The idea that white European settlers in America were superior to the native Americans, because of perceived differences in culture, and superior to Africans, for the same reason, let to the decimation of the natives and the enslavement of the Africans, neither practice of which is consistent with any biblical teaching, though the Bible was distorted and taken out of context to justify both.  But the idea that whites were "God's chosen" spread across the frontier through the churches.  It was reinforced by uninformed preaching which took the Bible way out of its context, applying a fundamentalist, literalist perspective to what justified taking land away from native Americans and destroying them for fighting to defend the last vestiges of their own culture. 
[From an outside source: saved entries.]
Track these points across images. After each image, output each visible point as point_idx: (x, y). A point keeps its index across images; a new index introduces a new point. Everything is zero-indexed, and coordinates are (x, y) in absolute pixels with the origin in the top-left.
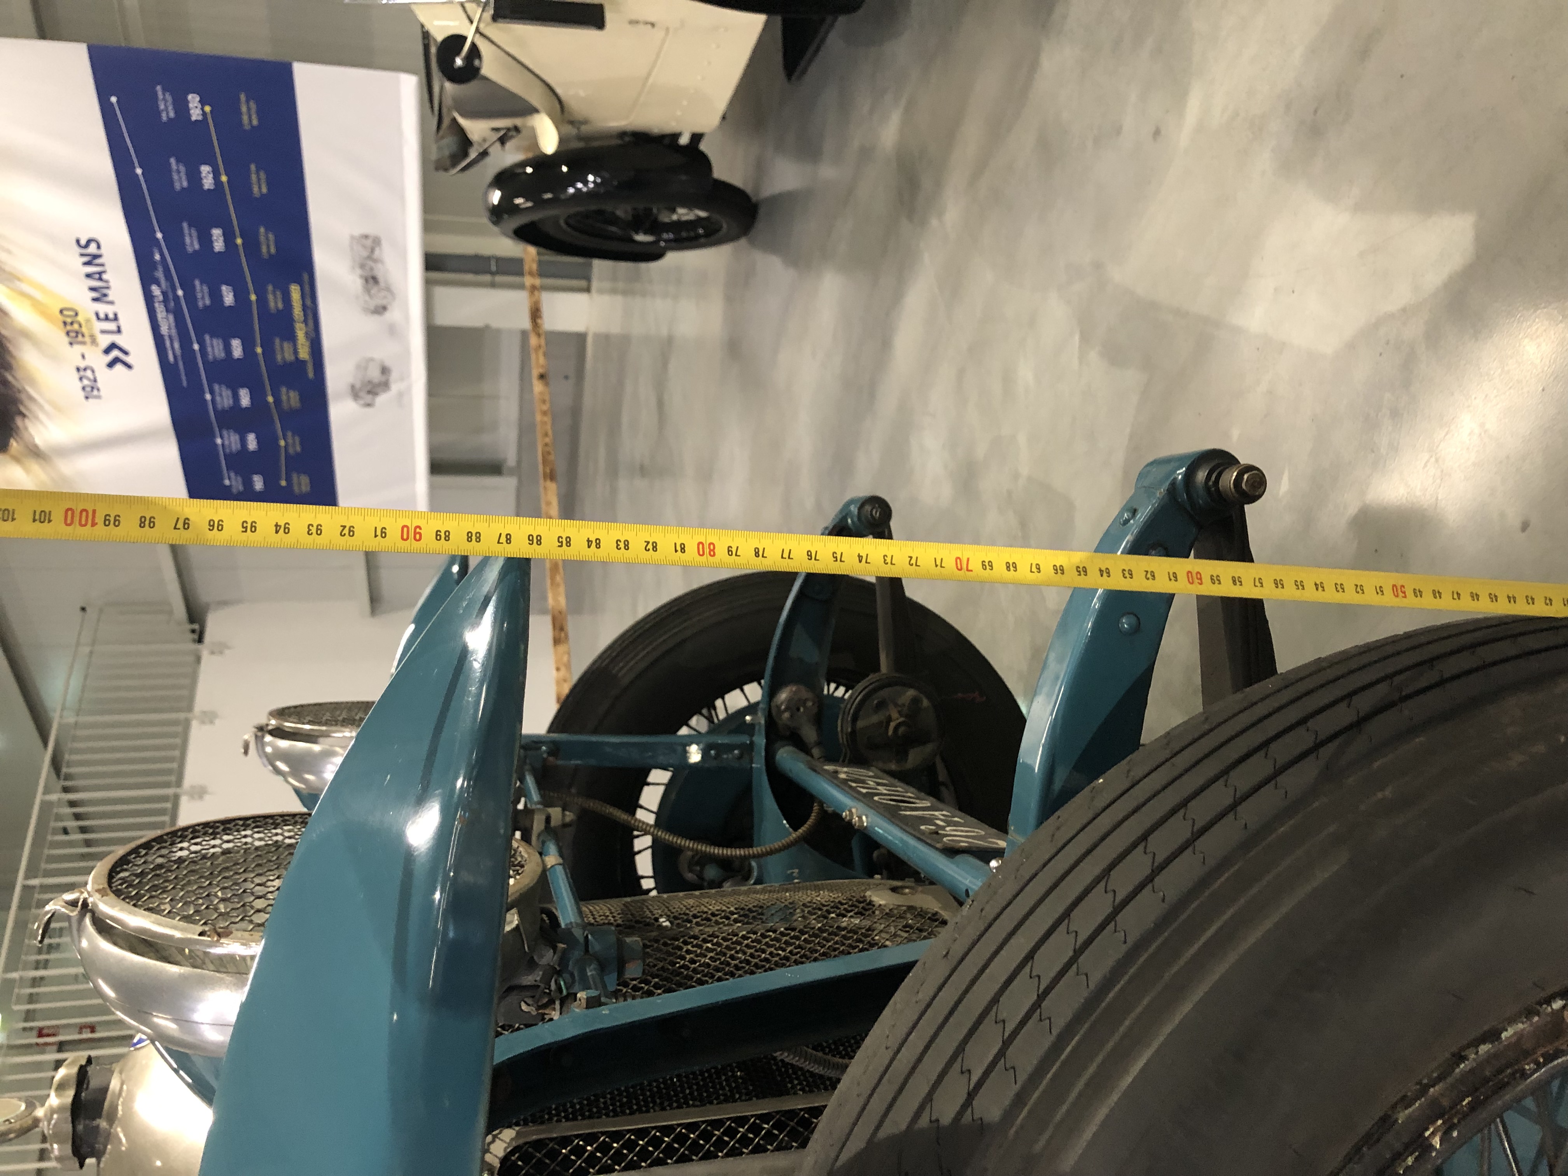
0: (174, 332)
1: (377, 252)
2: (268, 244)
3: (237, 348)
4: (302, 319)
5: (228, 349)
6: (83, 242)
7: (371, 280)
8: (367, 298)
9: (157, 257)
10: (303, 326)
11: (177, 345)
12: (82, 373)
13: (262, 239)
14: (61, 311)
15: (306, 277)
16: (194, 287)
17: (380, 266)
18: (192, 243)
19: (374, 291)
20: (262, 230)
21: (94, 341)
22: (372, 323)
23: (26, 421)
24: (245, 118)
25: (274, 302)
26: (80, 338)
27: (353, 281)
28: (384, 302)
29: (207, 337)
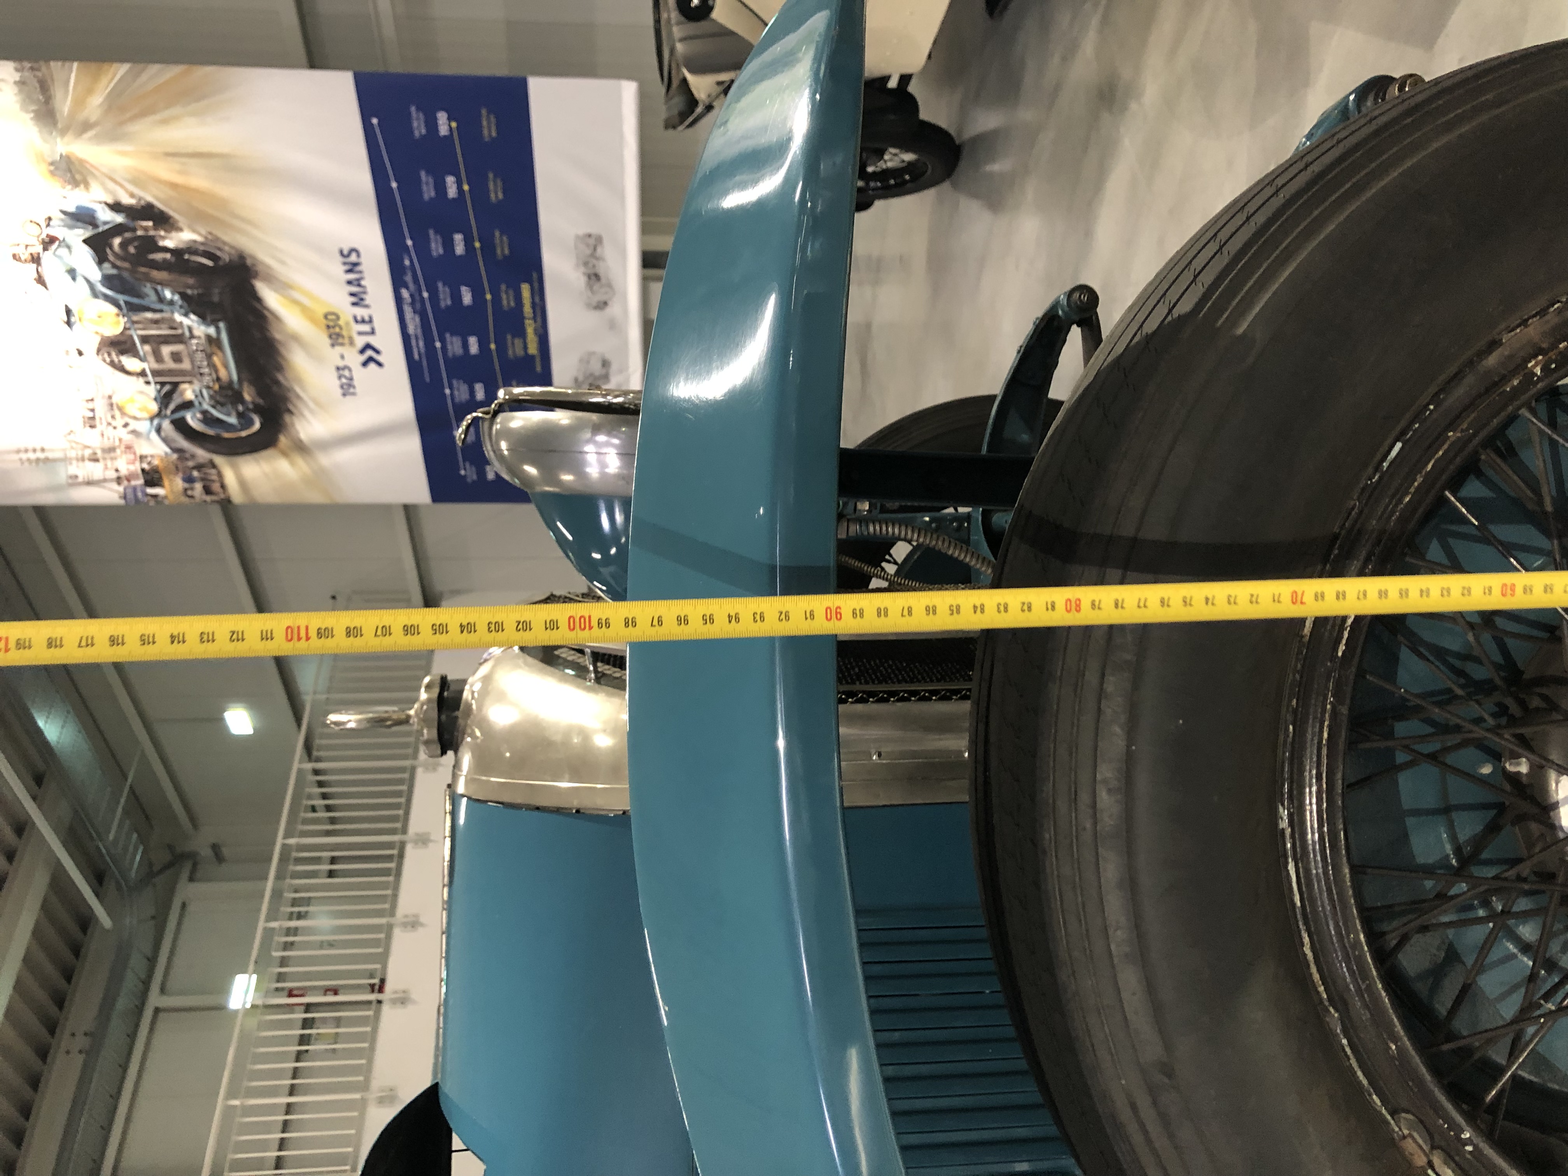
0: (419, 331)
1: (599, 250)
2: (502, 247)
3: (474, 346)
4: (531, 315)
5: (465, 345)
6: (345, 252)
7: (594, 277)
8: (589, 293)
9: (407, 262)
10: (531, 322)
11: (421, 344)
12: (341, 372)
13: (497, 241)
14: (326, 316)
15: (535, 275)
16: (437, 288)
17: (601, 264)
18: (437, 248)
19: (596, 287)
20: (497, 234)
21: (352, 343)
22: (593, 318)
23: (294, 417)
24: (486, 132)
25: (508, 301)
26: (340, 340)
27: (576, 278)
28: (604, 298)
29: (448, 336)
So the phrases, like those cited in the Baptist News Global article above, have become embedded in the rhetoric of Evangelicals where they have hardened into false theology and doctrine.  The idea that Christians need political favor and control to evangelize is completely counter to the Christian gospel of Jesus and is an evil idea that subverts true Christianity, turning it into something that Jesus never intended it to be.  

Christian Nationalism is Counter-Productive to Christian Evangelism

Like virtually nowhere else in the world, except where there is a free church in a free state, Christianity in America has thrived beyond what it ever did in places where it was co-opted by the national government.  Churches were established out of major revivals, built their own buildings out of their own offerings and not government assistance, and developed their own ministries under complete religious freedom.  People participate in churches by choice, not obligation, and Christianity has thrived under religious freedom and separation of church and state in America as it has not done anywhere else.  
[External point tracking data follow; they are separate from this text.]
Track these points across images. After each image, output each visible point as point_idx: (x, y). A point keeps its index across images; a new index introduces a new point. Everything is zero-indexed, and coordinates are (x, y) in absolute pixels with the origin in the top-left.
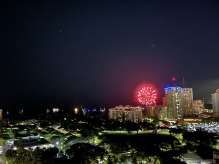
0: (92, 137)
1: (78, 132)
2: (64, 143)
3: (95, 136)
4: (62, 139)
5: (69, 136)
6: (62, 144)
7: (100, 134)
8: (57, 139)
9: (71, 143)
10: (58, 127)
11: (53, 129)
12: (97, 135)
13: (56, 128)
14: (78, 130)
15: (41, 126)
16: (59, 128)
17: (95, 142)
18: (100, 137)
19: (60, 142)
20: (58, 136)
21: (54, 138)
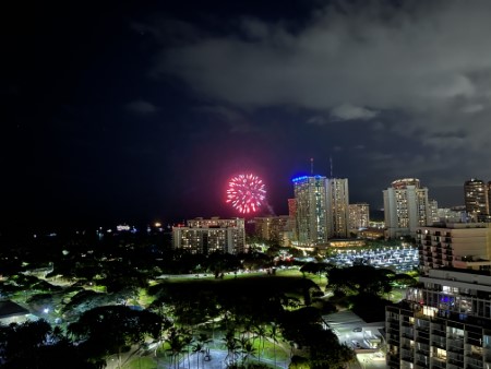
0: (133, 291)
1: (98, 283)
2: (64, 310)
3: (139, 289)
4: (57, 301)
5: (76, 293)
6: (57, 312)
7: (152, 283)
8: (46, 301)
9: (82, 308)
10: (46, 273)
12: (145, 285)
13: (42, 276)
14: (98, 277)
16: (48, 276)
17: (140, 302)
18: (151, 291)
19: (53, 308)
20: (49, 294)
21: (36, 299)
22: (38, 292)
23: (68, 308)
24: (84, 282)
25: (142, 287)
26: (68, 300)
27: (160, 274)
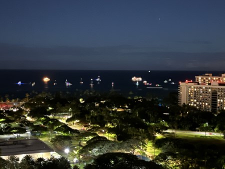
0: (140, 142)
1: (110, 131)
2: (81, 152)
3: (146, 141)
4: (75, 143)
5: (91, 138)
6: (76, 152)
7: (159, 136)
8: (66, 142)
9: (95, 152)
10: (67, 117)
11: (56, 122)
12: (152, 138)
13: (63, 120)
14: (109, 125)
15: (31, 114)
16: (68, 120)
17: (146, 153)
18: (158, 144)
19: (72, 149)
20: (68, 136)
21: (59, 139)
22: (61, 133)
23: (84, 150)
24: (97, 129)
25: (150, 139)
26: (84, 143)
27: (166, 128)
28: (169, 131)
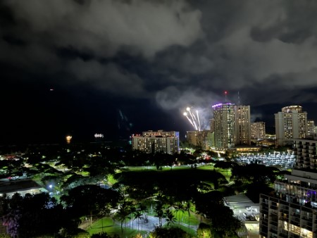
0: (104, 176)
1: (85, 170)
3: (108, 175)
5: (70, 176)
7: (118, 171)
13: (53, 165)
14: (85, 166)
16: (56, 165)
18: (116, 176)
20: (56, 176)
21: (47, 178)
22: (49, 174)
23: (65, 185)
24: (76, 170)
26: (66, 180)
27: (123, 166)
28: (125, 167)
Madison, who had a theological education, was probably one of the few founders who saw how detrimental it was to the church to be connected to the state, and how un-Christian society became under the influence and control of the state church.  His perspective was prophetic in setting American Christianity on a path toward revival and evangelism that has been all-pervasive in terms of how Christianity has influenced this country.  

Eliminating a free conscience, like Christian Nationalism would do, would also remove the power of spiritual conviction and repentance, and Christian "conversion" would become a matter of political expedience and coercion, having no genuine convictions of its own.  Many Evangelicals see the existence of the church as a bulwark against evil spirits in a war between good and evil, God and Satan.  In that context, Christian Nationalism would be a "tool of the devil" to weaken the church by rendering its evangelistic outreach ineffective.  

It is also, by definition, heresy.  Everything Jesus taught flies in the face of its basic premises.  The assumption that our prosperity is tied directly to the number of Christians we have and our national adherence to Christian morality is also heresy, not taught anywhere in the Bible and, in fact, contrary to Biblical teaching.  If American prosperity is tied to its being a "Christian nation", then how is the prosperity of Singapore, which is significantly higher than that of the US in terms of GDP, explained, where fewer than 15% of the population professes any Christian faith at all?  Or Japan, one of the most prosperous nations in the world, with one of the smallest percentages of Christian population?  

Economic prosperity is not what the Bible's writers meant to equate with "blessing."  That, too, is a belief far out of step with the Christian gospel.  This whole perspective, or "worldview," opposes Christian teaching, morality and the gospel of Jesus.  The idea of a religious belief having a favored status in a democracy the values freedom of conscience is also anti-American.  Fortunately, there are those within the Evangelical branch of American Christianity who have developed well reasoned, and Biblically supported positions against it.  Let's just hope there are always a majority of voters, Christian or otherwise, who reject candidates who are its proponents.